Selon le rapport Global Focus 2026 de Standard Chartered, l’économie marocaine devrait maintenir une trajectoire de croissance solide en 2026, portée par la vigueur des secteurs non agricoles, l’investissement et un cadre macroéconomique jugé crédible, malgré un environnement international plus contraignant.
Dans un contexte mondial marqué par le ralentissement du commerce international, la persistance de tensions géopolitiques et la fin progressive des cycles de baisse des taux d’intérêt, Standard Chartered Global Research a publié son rapport annuel Global Focus 2026, consacré aux grandes tendances macroéconomiques susceptibles d’influencer les économies mondiales et émergentes, dont le Maroc, selon un communiqué diffusé mardi.
Le rapport anticipe une croissance de l’économie mondiale de 3,4 % en 2026, soutenue par la résilience de la demande intérieure dans plusieurs régions et par la poursuite des investissements.

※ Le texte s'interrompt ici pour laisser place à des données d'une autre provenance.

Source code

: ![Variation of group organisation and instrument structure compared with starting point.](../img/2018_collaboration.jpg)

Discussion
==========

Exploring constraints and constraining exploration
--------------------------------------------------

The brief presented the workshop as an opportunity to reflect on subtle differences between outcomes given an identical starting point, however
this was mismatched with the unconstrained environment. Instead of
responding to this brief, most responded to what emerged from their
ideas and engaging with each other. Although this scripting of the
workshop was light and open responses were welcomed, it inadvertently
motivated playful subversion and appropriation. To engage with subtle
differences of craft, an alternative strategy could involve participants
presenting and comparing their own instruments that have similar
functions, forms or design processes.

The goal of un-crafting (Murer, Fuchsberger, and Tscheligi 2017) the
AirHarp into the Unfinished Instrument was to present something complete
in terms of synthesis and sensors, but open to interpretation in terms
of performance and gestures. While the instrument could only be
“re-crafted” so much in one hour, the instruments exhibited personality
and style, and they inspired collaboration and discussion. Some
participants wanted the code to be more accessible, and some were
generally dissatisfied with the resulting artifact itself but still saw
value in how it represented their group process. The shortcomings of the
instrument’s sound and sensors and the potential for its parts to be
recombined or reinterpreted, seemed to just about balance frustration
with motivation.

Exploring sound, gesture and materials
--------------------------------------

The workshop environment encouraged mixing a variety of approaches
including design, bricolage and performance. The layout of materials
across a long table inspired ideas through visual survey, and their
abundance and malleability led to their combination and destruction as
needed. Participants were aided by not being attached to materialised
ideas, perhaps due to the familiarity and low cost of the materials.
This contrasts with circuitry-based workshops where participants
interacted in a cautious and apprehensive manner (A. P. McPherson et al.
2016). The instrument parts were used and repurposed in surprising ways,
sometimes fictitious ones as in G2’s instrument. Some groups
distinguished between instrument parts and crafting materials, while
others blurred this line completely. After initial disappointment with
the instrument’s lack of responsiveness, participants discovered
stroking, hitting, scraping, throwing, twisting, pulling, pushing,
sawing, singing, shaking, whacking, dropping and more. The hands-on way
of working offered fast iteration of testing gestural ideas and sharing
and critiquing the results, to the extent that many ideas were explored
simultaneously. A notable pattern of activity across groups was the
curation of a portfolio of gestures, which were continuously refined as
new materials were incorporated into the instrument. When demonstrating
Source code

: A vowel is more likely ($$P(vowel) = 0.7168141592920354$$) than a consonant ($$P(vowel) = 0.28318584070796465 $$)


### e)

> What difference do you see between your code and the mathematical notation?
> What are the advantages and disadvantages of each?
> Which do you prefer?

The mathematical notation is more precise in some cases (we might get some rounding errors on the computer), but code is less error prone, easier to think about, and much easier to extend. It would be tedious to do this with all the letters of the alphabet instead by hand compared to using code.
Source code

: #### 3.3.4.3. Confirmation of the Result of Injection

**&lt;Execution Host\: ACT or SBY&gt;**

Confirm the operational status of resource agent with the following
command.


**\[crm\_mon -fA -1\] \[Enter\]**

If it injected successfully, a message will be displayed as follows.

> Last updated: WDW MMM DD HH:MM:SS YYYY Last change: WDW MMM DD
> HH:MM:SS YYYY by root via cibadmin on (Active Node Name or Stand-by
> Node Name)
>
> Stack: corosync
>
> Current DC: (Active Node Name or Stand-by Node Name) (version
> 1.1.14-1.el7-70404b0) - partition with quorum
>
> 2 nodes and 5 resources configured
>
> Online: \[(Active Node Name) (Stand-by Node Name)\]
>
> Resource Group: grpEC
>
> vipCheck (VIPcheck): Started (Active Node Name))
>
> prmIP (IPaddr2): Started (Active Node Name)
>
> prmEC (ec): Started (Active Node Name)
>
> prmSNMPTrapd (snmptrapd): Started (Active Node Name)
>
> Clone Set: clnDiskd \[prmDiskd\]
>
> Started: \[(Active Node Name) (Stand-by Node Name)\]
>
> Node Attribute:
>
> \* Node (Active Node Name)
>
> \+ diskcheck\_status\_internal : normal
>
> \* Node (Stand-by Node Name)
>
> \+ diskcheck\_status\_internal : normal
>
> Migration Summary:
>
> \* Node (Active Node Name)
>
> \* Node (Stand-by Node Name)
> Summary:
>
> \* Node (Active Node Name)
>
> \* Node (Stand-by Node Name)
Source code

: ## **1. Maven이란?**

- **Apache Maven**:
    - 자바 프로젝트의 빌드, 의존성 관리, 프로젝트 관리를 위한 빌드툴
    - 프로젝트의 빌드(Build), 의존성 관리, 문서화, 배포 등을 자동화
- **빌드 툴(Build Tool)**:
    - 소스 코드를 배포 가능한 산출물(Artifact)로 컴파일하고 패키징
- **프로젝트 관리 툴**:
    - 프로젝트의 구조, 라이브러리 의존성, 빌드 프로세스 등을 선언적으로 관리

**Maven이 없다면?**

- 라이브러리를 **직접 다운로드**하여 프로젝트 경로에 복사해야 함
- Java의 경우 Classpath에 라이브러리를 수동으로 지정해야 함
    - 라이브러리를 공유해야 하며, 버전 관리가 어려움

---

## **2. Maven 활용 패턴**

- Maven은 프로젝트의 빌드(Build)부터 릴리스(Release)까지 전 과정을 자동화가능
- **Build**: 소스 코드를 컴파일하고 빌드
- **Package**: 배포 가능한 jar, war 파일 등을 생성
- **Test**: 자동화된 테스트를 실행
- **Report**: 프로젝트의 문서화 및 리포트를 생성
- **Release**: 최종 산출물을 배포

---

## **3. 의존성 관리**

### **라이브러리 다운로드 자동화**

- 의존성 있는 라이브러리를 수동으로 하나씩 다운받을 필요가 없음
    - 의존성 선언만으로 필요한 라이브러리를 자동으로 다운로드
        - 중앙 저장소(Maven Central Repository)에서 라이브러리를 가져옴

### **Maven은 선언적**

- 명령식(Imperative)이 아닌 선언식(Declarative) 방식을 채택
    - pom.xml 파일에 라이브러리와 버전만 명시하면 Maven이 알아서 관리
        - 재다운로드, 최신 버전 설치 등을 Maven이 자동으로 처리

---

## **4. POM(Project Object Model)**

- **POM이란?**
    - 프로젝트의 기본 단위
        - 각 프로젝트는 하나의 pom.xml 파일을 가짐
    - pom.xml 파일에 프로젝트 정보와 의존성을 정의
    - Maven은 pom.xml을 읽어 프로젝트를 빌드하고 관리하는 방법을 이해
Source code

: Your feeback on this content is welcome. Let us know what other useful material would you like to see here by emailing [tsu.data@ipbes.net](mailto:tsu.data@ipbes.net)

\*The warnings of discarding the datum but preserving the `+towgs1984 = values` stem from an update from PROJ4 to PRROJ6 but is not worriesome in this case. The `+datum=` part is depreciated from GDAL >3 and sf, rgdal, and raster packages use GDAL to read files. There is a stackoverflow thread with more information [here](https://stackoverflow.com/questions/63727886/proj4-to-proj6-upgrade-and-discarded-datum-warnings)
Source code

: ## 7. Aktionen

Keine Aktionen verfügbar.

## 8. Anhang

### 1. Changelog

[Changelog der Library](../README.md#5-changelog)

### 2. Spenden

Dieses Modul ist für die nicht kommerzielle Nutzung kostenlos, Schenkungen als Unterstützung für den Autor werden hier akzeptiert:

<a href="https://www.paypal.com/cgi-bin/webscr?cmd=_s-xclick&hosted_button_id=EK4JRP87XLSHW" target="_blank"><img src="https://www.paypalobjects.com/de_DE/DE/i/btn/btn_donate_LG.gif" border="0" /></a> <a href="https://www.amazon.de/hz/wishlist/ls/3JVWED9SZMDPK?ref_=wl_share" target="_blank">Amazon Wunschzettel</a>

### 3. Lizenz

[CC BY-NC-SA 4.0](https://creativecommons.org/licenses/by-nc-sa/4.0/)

Dans ce cadre, les perspectives globales revêtent une importance particulière pour le Maroc, dont la dynamique économique demeure étroitement corrélée à la demande extérieure, aux conditions financières internationales et à l’orientation des flux d’investissement vers les marchés émergents, souligne Standard Chartered Global Research.
S’agissant du Royaume, le document met en avant une position jugée « relativement favorable » à l’orée de 2026. La croissance économique marocaine est attendue à 4,5 %, après une performance estimée à 4,8 % en 2025, la plus élevée depuis la période post-pandémique. Cette dynamique serait portée principalement par les secteurs non agricoles, notamment les services et l’industrie, ainsi que par l’accélération des investissements publics et privés, en lien avec les grands chantiers d’infrastructures liés à l’organisation de la Coupe du monde 2030, précise le rapport.
La désinflation en cours devrait par ailleurs soutenir la consommation des ménages, tandis que la solidité des recettes touristiques et la stabilité des transferts des Marocains résidant à l’étranger continueraient de renforcer la demande intérieure, selon les analystes de Standard Chartered. Ces facteurs contribuent, d’après le communiqué, à amortir l’impact des incertitudes externes sur l’économie nationale.
Le rapport n’élude toutefois pas les zones de vulnérabilité. Il relève que le déficit pluviométrique observé en début de campagne agricole limite la reprise du secteur, tandis que le déficit courant pourrait se creuser à 2,5 % du PIB, sous l’effet de la hausse attendue des importations de biens d’équipement. Des tensions sociales potentielles sont également mentionnées comme un facteur susceptible d’influencer le rythme des réformes structurelles.
Malgré ces défis, Standard Chartered estime que les fondamentaux macroéconomiques du Maroc demeurent solides. Le gouvernement vise un déficit budgétaire de 3,0 % du PIB en 2026, dans le cadre de sa stratégie de consolidation des finances publiques. De son côté, Banque Al-Maghrib devrait maintenir son taux directeur à 2,0 %, tout en préparant la transition vers un régime de ciblage de l’inflation à l’horizon 2027, une évolution appelée à renforcer la crédibilité du cadre monétaire et la flexibilité du dirham.